Mr. Ames: --I believe that when you deal with Senator Ball, there is a comment that is contra to the legislative language itself.
When you look at 10(c), which is intended to ensure that a deserving employee can seek relief, and that is the way 10(c) is structured, and you read it in conjunction with the rules of evidence, which are clearly articulated in 10(b), which we see in Rule 301 of the federal rules, and made applicable to the Board, I think we must look at the language of the statute and say that it is very clear on its face, and that what Congress was concerned with was the ultimate burden of proof, and not concerned with the shifting burden, the shifting burden that rises in the presumption of the original prima facie showing, which would be a burden of production that devolves upon the employer.
We recognize that some burden devolves upon the employer.
We do not think it is a burden of persuasion.
We believe that it is a burden of production, to come forward as a prima facie case would normally require the employer to come forward, to give a reason or reasons for his conduct.
Should he not do that, he runs the risk, the risk of not meeting the presumption raised by the prima facie case, and thereby not dispelling the inference of harboring or possessing an impermissible discriminatory motive.
Unidentified Justice: If the statement that Justice O'Connor has just referred to had been made by Senator Taft rather than another Senator, would that give you more trouble?
Mr. Ames: Senator Taft's statements, I believe... No, it would not.
I believe Senator Taft's statements in the debates are very clear.
He was talking about ultimate burden.

→ Data provided:

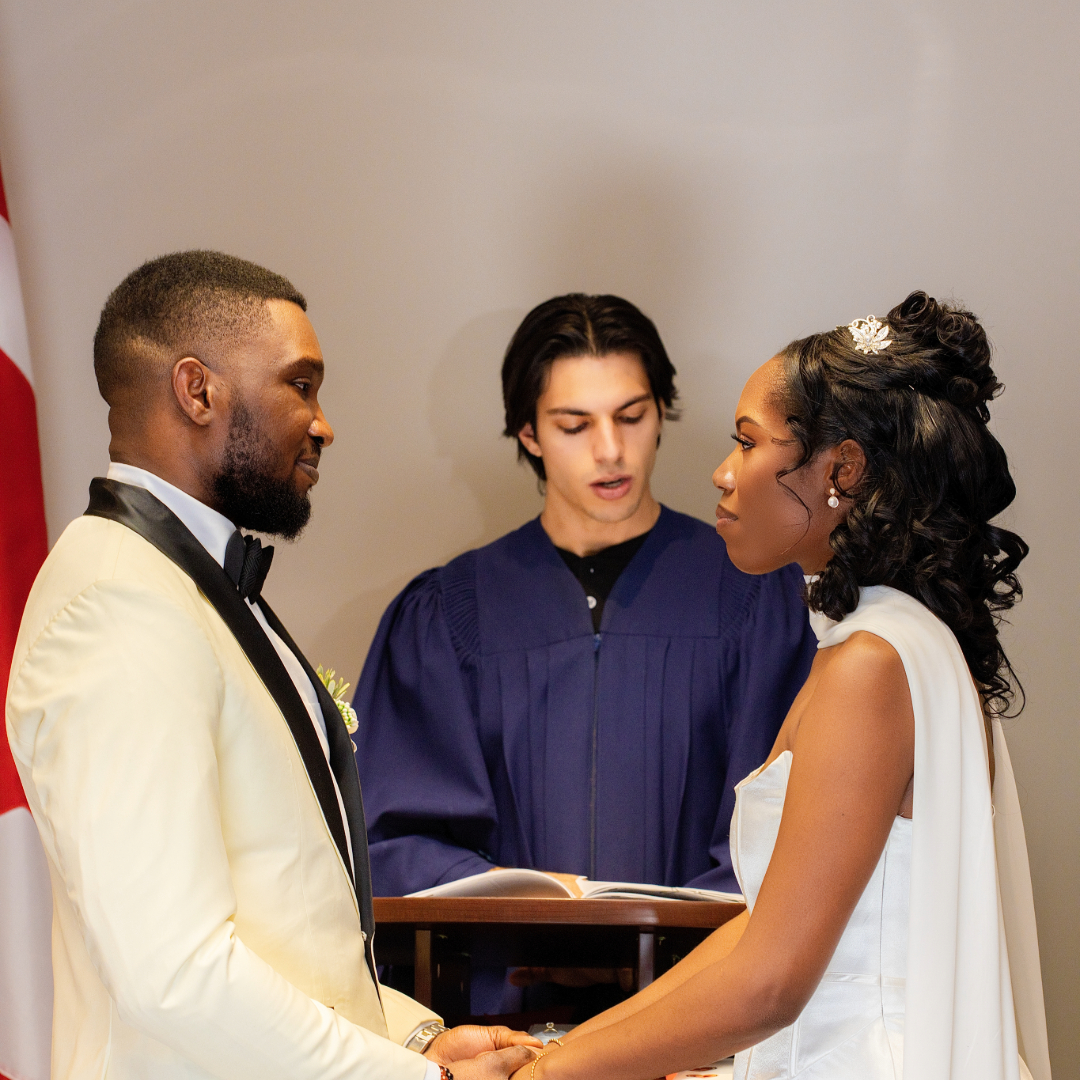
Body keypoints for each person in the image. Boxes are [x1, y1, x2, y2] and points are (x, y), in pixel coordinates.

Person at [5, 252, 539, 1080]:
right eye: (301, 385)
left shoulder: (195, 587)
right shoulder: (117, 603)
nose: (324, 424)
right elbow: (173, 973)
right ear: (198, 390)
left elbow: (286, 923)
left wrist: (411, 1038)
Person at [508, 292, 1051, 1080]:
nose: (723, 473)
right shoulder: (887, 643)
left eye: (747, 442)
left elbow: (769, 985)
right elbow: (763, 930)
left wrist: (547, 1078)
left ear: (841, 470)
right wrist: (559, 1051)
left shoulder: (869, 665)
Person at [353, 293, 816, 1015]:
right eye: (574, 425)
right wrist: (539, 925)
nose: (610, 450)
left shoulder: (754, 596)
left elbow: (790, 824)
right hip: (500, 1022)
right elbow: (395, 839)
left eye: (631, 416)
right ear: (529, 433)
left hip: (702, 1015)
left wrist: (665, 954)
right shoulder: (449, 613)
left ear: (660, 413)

* * *

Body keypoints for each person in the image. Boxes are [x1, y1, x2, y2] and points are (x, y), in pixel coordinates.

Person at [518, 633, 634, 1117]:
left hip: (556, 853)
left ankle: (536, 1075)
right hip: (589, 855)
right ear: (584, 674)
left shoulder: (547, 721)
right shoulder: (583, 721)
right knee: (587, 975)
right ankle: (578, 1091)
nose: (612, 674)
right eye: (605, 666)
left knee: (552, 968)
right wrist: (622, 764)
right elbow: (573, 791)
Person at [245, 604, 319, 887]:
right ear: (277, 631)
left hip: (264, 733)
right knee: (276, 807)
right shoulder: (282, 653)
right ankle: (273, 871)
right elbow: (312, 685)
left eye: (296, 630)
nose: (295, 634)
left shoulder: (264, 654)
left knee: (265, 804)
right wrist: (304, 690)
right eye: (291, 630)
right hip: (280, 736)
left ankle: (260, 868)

...

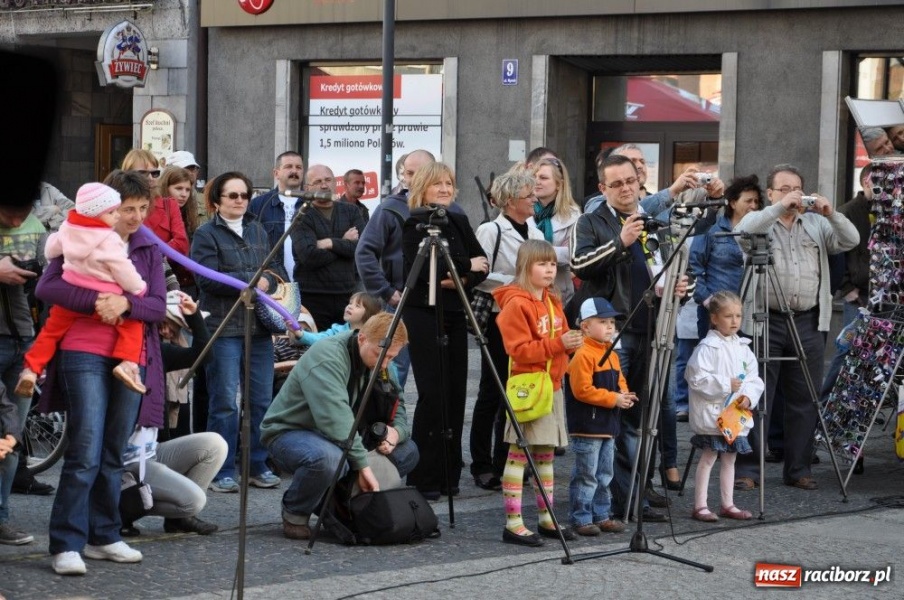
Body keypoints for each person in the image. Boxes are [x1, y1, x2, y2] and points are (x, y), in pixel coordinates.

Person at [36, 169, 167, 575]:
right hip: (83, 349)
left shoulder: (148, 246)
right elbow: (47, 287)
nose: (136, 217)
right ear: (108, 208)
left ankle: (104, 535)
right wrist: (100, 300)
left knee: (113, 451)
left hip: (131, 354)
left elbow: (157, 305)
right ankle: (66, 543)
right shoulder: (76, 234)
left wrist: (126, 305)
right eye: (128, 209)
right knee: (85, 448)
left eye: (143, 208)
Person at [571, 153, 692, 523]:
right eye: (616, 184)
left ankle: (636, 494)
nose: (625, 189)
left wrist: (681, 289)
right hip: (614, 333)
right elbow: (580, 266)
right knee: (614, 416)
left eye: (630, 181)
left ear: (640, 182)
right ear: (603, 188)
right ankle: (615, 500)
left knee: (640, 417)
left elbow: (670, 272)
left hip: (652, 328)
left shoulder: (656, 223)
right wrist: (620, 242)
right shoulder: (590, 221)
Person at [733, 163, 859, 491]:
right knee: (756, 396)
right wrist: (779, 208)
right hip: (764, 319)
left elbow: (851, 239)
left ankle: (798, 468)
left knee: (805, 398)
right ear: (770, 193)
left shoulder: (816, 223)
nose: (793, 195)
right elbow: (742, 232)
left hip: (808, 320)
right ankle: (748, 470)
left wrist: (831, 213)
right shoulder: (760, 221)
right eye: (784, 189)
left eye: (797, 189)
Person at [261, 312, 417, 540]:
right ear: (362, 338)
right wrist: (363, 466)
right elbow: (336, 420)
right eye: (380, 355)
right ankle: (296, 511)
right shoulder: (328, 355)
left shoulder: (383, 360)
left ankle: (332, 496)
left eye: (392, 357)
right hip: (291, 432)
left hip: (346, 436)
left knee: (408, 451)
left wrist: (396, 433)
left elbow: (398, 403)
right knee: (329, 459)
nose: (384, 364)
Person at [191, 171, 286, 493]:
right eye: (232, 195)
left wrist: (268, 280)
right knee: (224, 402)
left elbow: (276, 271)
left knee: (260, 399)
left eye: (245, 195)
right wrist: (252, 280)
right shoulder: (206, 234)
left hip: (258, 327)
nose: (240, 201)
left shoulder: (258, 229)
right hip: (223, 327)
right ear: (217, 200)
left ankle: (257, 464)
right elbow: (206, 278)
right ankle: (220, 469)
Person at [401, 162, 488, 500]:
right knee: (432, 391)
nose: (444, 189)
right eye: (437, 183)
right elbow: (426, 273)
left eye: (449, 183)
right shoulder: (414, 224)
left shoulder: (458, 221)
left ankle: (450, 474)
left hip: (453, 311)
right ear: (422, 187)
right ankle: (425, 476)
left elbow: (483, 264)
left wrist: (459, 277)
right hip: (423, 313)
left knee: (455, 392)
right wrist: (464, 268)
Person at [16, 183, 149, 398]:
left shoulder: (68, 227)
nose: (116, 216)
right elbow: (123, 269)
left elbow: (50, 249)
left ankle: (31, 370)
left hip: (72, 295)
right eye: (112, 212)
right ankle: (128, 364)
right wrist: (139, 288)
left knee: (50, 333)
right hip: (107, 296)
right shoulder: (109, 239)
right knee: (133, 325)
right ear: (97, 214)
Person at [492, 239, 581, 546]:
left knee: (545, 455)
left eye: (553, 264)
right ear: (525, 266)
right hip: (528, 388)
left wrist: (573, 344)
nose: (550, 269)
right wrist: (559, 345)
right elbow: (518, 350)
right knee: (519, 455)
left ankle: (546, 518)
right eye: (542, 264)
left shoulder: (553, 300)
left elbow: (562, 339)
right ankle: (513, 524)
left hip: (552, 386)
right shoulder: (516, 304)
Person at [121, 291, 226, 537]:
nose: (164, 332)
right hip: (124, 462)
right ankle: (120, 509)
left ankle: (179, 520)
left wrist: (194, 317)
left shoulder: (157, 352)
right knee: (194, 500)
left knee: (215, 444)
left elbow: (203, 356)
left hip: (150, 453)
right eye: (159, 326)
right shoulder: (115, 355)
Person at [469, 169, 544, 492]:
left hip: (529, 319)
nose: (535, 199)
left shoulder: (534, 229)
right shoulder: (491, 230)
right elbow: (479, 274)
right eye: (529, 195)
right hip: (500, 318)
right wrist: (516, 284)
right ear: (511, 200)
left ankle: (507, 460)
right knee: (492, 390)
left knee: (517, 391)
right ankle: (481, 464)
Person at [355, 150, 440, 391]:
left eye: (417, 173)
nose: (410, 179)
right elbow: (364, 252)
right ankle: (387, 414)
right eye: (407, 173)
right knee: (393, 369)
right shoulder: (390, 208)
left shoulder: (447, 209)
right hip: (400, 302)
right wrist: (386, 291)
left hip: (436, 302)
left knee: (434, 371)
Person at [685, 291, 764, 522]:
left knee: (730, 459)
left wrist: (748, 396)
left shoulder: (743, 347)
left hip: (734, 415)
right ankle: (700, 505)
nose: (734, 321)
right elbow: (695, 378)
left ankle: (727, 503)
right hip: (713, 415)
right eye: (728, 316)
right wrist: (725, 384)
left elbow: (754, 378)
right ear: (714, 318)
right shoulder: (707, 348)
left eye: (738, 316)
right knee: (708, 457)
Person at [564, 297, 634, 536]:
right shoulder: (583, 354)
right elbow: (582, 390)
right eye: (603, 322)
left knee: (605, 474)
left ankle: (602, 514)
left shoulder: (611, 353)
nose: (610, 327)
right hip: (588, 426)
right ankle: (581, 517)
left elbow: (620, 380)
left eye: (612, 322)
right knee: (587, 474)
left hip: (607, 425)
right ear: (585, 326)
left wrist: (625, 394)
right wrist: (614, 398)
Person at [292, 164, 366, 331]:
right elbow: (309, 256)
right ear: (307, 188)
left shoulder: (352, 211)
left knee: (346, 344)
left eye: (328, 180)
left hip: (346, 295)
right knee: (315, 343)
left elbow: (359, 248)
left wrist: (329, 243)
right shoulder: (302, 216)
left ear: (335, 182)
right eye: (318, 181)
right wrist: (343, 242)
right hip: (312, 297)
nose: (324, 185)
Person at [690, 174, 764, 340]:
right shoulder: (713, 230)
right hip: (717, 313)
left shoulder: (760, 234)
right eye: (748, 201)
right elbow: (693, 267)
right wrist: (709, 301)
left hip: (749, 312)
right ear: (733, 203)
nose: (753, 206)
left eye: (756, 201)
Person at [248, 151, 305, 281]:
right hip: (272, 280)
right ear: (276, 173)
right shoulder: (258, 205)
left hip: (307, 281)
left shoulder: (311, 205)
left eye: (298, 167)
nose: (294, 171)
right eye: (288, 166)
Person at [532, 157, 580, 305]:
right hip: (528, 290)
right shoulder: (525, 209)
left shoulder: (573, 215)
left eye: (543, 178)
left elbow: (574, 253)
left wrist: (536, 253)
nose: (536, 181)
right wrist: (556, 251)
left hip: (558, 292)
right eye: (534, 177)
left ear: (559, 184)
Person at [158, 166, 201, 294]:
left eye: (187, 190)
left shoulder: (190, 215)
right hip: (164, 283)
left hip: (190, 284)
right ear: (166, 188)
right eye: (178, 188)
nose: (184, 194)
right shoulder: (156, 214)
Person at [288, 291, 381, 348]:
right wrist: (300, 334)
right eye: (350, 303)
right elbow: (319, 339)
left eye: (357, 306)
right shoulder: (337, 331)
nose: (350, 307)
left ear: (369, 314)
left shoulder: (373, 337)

→ What you will do:
1/ In the court argument excerpt, what kind of burden does Mr. Ames say falls on the employer?
2/ Translate this sentence from the court argument excerpt into Spanish: "I believe Senator Taft's statements in the debates are very clear."

→ Expected outputs:
1/ A burden of production, not a burden of persuasion.

2/ Creo que las declaraciones del senador Taft en los debates son muy claras.